◆ **ACTIVITY LIST**
A – Reproduce, word for word, the part of the wool auction passage starting with "However, in an" and going on through "at the moment.".
B – Resume the article on the wool and mohair auction at the point where it stops.

◆ **DOCUMENT PASSAGE**
§ §
When the Lesotho Times again visited the LWC yesterday, the centre appeared largely deserted with the farmers nowhere in sight.
However, in an interview at the site, Mr Shi said it was not necessary for the farmers to be present throughout as this was an online auction where local and international buyers could still participate without physically setting foot at the facility.
“I am also satisfied with the response we have received from international buyers so far but it is still too early to divulge more details about the auction which is still ongoing at the moment.
“I appeal to the farmers and other stakeholders to be patient as we get this project off the ground. We are mindful that since this is happening for the first time, there will be some challenges along the way.
“I noted the concerns of some of the farmers who were present when we started the auction on Tuesday as they wanted to know the outcome of the auction immediately,” Mr Shi said, adding the outcome of the auction will be known on Thursday when this week’s trading they have formally closes.
“The auction is structured to enable buyers from countries with different time zones such as Australia and New Zealand to participate and that is why it is running for three days. The outcome of the auction will be known on Thursday with the cut off time for auctions at 2pm.”
He said the wool centre currently has 10 000 bales of wool and 2 000 bales of mohair. More fabric is still expected as this year total production for wool and mohair is expected to be more than 30 000 bales.
§ §
◆ **EXTRACTED INFORMATION**
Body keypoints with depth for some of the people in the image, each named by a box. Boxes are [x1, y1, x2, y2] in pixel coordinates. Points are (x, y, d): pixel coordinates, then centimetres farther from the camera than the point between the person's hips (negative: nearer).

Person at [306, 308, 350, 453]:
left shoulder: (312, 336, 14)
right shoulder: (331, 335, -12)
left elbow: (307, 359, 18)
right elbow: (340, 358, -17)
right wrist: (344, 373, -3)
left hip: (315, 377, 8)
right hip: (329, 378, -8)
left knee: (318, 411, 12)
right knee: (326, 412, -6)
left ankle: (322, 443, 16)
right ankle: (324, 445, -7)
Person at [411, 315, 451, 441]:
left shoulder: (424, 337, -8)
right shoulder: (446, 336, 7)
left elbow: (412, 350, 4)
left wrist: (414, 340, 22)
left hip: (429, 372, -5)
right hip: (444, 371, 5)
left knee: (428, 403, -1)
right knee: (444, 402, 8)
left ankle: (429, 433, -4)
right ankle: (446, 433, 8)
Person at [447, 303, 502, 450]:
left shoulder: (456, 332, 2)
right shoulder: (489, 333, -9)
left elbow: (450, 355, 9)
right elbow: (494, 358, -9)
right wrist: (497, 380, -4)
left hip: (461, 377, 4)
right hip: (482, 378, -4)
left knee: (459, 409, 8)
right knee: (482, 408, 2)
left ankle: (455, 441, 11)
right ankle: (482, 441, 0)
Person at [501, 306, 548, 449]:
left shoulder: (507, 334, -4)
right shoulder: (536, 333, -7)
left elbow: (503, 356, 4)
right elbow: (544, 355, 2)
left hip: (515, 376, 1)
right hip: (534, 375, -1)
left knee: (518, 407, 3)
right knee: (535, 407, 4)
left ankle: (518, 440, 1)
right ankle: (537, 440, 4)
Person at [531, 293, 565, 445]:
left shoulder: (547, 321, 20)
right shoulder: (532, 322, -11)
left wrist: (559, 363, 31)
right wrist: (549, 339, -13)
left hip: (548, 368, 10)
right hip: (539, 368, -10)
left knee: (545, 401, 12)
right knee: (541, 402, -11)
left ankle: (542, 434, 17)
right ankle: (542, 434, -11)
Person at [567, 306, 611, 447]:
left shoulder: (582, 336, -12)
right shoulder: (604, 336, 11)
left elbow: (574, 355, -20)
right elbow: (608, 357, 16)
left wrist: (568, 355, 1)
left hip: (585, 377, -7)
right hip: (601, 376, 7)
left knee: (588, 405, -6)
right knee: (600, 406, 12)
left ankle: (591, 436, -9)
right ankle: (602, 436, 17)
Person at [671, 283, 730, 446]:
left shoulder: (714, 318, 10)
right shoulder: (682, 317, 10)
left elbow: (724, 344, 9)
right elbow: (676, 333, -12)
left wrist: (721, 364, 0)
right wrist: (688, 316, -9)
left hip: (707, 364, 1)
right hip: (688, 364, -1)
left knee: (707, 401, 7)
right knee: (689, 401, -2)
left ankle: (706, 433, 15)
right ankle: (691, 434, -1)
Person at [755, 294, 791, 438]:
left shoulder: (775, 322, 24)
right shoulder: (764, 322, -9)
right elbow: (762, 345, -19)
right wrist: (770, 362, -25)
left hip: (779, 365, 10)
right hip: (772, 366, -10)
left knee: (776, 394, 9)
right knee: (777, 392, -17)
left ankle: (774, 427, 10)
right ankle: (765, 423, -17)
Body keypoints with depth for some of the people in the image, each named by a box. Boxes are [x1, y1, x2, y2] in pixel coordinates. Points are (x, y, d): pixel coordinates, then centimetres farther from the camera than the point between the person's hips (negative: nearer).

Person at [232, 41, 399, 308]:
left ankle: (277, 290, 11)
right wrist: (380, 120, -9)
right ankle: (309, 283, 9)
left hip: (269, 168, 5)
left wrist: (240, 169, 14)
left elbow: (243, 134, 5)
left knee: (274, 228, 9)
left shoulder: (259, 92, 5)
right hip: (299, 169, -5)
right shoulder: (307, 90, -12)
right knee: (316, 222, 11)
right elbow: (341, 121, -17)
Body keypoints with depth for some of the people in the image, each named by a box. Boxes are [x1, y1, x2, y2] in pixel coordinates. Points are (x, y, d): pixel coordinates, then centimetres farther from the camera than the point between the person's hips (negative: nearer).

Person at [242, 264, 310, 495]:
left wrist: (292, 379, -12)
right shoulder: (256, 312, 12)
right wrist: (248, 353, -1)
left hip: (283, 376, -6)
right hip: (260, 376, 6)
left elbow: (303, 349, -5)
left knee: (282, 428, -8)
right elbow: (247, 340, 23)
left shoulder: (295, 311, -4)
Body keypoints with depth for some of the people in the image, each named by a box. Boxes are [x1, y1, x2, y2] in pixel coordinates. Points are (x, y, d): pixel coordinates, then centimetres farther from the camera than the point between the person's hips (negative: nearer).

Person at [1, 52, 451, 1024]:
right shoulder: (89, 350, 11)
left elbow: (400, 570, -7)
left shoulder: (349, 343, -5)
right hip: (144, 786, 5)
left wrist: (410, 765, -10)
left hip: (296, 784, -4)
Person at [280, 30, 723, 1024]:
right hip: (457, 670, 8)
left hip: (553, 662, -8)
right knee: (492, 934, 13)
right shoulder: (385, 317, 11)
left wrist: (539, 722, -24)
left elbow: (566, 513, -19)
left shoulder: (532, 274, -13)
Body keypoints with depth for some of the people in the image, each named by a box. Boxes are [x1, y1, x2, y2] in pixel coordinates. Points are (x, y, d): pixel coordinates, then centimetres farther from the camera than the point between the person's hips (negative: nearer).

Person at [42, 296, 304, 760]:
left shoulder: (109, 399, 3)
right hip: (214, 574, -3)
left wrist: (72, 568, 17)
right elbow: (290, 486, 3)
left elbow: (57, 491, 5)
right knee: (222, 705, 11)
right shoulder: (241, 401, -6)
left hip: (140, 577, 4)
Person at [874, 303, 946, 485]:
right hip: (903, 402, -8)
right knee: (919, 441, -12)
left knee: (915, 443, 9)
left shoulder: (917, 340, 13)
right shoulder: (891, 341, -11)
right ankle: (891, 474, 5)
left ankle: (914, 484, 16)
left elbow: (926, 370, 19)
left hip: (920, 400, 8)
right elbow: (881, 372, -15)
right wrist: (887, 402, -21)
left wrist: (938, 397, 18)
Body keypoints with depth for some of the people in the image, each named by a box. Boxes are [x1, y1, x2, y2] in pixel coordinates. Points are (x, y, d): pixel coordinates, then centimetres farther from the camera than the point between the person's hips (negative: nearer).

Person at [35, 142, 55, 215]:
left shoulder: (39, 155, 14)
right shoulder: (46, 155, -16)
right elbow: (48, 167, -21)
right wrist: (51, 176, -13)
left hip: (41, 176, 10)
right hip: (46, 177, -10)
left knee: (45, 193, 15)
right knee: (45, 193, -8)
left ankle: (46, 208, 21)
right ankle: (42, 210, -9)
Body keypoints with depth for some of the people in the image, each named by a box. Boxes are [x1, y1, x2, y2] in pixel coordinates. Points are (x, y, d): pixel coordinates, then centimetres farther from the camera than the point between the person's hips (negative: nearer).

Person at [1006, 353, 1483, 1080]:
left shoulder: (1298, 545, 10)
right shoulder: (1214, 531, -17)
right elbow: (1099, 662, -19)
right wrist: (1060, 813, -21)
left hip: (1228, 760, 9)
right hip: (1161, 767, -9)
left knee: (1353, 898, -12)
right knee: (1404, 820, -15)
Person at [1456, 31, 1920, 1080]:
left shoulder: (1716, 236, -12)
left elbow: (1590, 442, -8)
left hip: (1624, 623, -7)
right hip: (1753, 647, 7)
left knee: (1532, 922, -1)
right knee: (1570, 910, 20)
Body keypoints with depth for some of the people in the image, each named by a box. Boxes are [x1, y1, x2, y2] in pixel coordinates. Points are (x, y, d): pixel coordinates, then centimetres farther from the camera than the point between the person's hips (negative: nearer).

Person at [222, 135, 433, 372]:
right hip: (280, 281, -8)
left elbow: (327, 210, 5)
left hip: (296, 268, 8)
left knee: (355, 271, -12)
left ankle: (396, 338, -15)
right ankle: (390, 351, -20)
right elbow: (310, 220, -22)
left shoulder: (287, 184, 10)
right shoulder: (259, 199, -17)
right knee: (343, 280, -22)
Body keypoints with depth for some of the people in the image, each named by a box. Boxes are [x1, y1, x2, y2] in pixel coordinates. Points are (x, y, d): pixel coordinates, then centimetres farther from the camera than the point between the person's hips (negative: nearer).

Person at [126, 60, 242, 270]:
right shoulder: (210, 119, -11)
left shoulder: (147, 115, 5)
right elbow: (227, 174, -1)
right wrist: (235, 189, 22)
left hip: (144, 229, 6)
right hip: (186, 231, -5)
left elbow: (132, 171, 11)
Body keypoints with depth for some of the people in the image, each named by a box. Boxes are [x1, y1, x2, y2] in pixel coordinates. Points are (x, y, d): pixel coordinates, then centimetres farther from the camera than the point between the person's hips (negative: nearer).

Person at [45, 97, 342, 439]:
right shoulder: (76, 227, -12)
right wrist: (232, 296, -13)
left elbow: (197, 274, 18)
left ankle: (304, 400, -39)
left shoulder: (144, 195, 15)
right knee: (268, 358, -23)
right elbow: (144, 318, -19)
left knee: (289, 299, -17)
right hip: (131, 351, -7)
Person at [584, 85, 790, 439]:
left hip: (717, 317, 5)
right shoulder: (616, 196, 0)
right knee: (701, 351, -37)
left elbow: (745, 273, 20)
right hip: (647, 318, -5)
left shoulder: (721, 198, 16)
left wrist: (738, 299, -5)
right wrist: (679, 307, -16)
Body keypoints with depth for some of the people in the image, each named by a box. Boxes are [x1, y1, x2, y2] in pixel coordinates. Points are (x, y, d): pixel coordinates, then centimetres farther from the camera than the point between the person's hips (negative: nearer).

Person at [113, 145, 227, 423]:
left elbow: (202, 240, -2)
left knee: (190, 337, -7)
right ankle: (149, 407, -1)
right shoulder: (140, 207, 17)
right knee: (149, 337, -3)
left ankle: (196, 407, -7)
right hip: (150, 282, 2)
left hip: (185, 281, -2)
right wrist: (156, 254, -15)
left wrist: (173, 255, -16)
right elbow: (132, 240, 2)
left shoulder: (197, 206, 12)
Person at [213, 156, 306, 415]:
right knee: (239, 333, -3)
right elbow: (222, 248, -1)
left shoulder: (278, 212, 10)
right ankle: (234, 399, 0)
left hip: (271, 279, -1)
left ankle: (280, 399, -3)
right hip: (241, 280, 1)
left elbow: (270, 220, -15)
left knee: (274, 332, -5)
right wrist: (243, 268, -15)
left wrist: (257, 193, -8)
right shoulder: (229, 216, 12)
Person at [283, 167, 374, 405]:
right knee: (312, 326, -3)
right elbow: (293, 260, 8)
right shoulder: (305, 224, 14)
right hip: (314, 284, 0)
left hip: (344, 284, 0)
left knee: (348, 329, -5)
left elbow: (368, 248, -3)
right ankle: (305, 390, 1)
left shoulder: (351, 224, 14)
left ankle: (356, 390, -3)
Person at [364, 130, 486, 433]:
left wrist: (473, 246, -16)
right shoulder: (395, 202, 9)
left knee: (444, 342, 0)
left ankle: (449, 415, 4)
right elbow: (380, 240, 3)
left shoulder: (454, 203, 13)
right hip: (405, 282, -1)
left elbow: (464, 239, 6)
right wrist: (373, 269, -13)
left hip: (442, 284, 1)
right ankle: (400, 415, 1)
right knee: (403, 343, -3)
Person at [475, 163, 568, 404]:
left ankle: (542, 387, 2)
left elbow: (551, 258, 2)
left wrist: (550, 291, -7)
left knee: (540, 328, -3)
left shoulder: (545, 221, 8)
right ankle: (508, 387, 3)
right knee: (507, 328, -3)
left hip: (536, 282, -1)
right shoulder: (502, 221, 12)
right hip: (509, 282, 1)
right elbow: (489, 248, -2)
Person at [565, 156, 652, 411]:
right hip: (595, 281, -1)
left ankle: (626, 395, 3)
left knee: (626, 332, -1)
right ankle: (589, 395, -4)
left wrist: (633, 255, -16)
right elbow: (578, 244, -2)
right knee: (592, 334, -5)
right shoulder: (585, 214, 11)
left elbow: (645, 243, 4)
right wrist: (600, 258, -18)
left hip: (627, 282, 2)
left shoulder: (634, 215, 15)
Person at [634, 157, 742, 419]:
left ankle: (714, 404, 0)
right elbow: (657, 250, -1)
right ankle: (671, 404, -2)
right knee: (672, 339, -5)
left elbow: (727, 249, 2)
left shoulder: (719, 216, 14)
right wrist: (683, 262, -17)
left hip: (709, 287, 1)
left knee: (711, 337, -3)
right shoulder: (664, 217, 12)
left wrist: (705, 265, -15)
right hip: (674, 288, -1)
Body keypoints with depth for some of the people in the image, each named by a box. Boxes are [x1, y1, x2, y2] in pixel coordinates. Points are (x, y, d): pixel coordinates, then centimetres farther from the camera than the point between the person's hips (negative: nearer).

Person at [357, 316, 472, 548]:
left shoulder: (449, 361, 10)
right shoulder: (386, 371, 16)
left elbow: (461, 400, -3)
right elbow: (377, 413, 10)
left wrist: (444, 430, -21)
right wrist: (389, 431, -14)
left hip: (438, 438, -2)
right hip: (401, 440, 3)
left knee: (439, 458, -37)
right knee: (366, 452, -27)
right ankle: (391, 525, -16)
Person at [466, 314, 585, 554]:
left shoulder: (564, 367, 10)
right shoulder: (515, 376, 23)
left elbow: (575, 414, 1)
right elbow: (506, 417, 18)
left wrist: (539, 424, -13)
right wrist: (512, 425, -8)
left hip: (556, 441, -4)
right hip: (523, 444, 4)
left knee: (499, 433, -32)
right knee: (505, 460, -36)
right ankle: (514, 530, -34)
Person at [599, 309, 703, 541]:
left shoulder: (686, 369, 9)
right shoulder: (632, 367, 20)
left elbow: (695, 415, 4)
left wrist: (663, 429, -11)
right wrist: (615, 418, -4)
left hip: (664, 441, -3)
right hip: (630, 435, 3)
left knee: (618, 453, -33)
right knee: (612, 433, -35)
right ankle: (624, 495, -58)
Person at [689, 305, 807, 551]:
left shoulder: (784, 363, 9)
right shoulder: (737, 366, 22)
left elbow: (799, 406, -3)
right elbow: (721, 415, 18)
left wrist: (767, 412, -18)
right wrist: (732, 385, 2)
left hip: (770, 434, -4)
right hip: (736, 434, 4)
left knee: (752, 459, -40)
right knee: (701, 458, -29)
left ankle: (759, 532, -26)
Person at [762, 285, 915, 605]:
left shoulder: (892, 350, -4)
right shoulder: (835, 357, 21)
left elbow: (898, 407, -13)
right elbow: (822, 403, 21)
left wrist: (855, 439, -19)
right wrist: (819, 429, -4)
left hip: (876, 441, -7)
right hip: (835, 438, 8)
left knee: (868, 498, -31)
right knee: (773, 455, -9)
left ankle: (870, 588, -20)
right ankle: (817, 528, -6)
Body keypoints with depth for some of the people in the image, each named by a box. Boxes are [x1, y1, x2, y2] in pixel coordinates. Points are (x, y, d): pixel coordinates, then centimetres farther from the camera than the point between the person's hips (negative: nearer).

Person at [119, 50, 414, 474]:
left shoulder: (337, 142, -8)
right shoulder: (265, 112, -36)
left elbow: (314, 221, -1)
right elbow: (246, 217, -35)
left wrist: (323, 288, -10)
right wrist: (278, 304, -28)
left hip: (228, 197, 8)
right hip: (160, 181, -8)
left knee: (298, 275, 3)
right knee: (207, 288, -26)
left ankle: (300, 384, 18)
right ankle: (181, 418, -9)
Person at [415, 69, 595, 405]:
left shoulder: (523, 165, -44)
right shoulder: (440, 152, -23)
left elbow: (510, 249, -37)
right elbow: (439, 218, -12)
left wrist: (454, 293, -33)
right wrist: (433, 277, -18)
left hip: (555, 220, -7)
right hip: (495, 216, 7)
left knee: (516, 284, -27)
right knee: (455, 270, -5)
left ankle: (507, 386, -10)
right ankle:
§ §
◆ **REPLIES**
A –
However, in an interview at the site, Mr Shi said it was not necessary for the farmers to be present throughout as this was an online auction where local and international buyers could still participate without physically setting foot at the facility.
“I am also satisfied with the response we have received from international buyers so far but it is still too early to divulge more details about the auction which is still ongoing at the moment.

B –
“We are expecting eight factories from China, one from Italy and another from the Czech Republic in Lesotho at the end of this month to physically check out our system and even more are expected to join in as we proceed. That will improve the competitiveness of our auctions and result in improved prices for Lesotho products, which means more money for the farmers.”
On his part, Small Business Development Minister Chalane Phori, whose ministry spearheaded the enactment of the wool and mohair regulations, said he was happy with the first day of the auction.
He said there were 11 representatives of international buyers at the auction, while many more buyers opted to use the internet to register their interest.
“The auction went as planned with international buyers present to make bids for the purchase of the fabric and I am satisfied with the way it has taken place,” Mr Phori said, adding it was his wish was that the farmers would be paid in time for the Christmas holiday.
The farmers have been unable to sell an estimated M50 million worth of wool and mohair due to delays in holding the local auction.
Tšehla Jaase, a representative of the LNWMGA, said he was relieved that the auction had finally commenced after initially facing challenges.
The LNWMGA is a national network of wool and mohair farmers with a membership of about 37 000.
“I would like to thank the government for this initiative which was already in motion when they came in,” Mr Jaase said.
However, some farmers said they remained in the dark about the modalities of the auction.
Likotsi Monyeke, from Mateka Wool Shed in the Berea district, said when they arrived at LWC on Tuesday, they were surprised to learn that the auction would done through the internet.
“We knew that there was going to be an auction on the 20th of this month but we did not know that it was going to be an on-line based auction.
“We expected our committee representatives to be present to observe the fabric being auctioned but we were very surprised when it did not happen that way.
“What one can observe is that in general, this issue of auctioning fabric in Lesotho is not done in honesty. There is a lot that is not being said about it,” Mr Monyeke said.